When a restaurant in France gets its second star from the Guide Michelin, it knows it is time to spend money. The acquisition of the ultimate third star does not mean that the chef has become more talented or that the food is dramatically improved. It mostly means that the restaurant has graduated to a level of almost absurd luxury. One hopeful two-star Paris restaurant even bought a limousine in which to chauffeur customers home at the end of the meal.
In Los Angeles, which pretends not to care very much for the dignity that comes with great luxury, only one restaurant still has pretensions to the opulence of the three-star French restaurant: L'Orangerie. And with a recent infusion of cash--more than $300,000 just to spruce the place up--it has recaptured the glory of its early years.
It is not that the banquettes have been reupholstered and the floors refinished. It is not that there is a splendid new terrace on which to eat lunch. It's not that the walls seem brighter and the flowers bigger than before. All of these are nice things, but even nicer is the fact that the service is now worthy of the room.

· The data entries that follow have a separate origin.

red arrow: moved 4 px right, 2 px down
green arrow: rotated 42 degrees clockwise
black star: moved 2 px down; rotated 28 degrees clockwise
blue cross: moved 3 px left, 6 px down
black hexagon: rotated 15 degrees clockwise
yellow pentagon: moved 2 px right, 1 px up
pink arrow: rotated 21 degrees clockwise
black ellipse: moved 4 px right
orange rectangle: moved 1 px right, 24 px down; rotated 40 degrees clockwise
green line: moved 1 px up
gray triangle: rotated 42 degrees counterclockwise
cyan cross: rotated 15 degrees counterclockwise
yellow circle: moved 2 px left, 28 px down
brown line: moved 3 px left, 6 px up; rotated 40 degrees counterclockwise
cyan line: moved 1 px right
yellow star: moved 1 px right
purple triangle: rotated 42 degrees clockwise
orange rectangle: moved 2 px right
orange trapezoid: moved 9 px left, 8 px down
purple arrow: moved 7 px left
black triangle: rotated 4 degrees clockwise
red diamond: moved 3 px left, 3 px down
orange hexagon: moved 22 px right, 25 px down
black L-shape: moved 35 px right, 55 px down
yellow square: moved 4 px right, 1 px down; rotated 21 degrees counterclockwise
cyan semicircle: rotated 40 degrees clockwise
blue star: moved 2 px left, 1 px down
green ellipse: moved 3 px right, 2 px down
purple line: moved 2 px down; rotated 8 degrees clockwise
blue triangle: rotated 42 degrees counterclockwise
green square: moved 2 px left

A few years ago, a waiter at L'Orangerie arrived at my table and asked, "Who gets the chicken?" That is not a question I want to answer when that chicken costs $28. At another long-gone dinner, my favorite dish, eggs with caviar, arrived with a big fingerprint emblazoned on the eggshell. Wineglasses were filled too full, dishes removed too early. This does not happen any more. The service here, in fact, has risen to such heights that L'Orangerie busboys outshine the waiters in most local restaurants.
The combined result of this attentive service and the calm, beautiful room is an extraordinary experience. Add live music, and you find yourself thinking that you'd gladly give up two dinners in a lesser restaurant for the pleasure of eating one here.
Chef Jean-Claude Parachini's food fits politely into the setting: It is beautiful and restrained, offering no rude jolts, no untoward surprises. The waiter appears bearing beautiful little plates as a welcoming gift, each containing an oval mound of red pepper mousse in a deeper red pool of tomato coulis. It is more exciting to look at than to eat, but it is very pleasant.
The salads are generous, luxurious, beautifully composed. Each is an expensive little still life. One has lobster, potatoes and a hint of garlic; one has langoustines, green beans, basil and artichoke; another, slices of foie gras balanced between spears of asparagus and green beans. Each is large enough to be a meal in itself, and each fairly shouts money.
Although langoustines between layers of crisp, sesame-strewn pastry in a curry sauce may sound aggressive, it is not. The langoustines sit plumply between the pastry layers; the curry is more a whisper than a shout. Even the interesting-sounding fresh walnut soup turns out to be the essence of subtlety.
Then there are those eggs, which have been scrambled, put back into the shell and generously topped with caviar. This is about as perfect a dish as you can imagine, especially in this setting.
The entrees are more forceful. Oxtail braised in burgundy is the manliest dish on the menu--one that is surprisingly robust. The lobster with roasted potatoes and whole pieces of garlic is another hearty plate of food. This is Marc Meneau's dish; the meal I had last time Meneau came to town was the single best meal I've ever been served by a visiting chef. (Meneau, three-star chef-owner of L'Esperance in Vezelay, is cooking at L'Orangerie through tomorrow.)
There is a lot of fish on this menu, and much of it is wonderful. Salmon is topped with spinach and then covered with clay and baked. When the clay is removed, the fish is left--tender, moist and almost without calories. It is served simply, with a dressing on the side made of olive oil from L'Orangerie's own grove in France.
The kitchen also cooks a whole daurade --sea bream, one of France's finest fish--coated in a crust of salt. This is another straightforward preparation. One night there was also a cake made of sole and spinach layered in pastry in a sauce of white wine and cream. It was classic French cooking--complex, rich, professional--the kind you rarely find in American restaurants any more.
Pommes soufflees are another wonderful anachronism. Here they are served with the fish, the lamb, the beef tenderloin. Crisp, airy puffs of potato that are a triumph of food chemistry, they come nestled in a napkin.
Desserts are from that same school of food magic. The souffles are classics--tasteful hot air. The sorbets are masterful--each flavor a different texture: Green apple is slightly sour, almost a granita; the passion fruit is smooth, unctuous, tropically exotic, and the chocolate is intense, straightforward, with an edge of bitterness. And what child--of any age--could resist a chocolate cup and saucer filled with Kahlua parfait?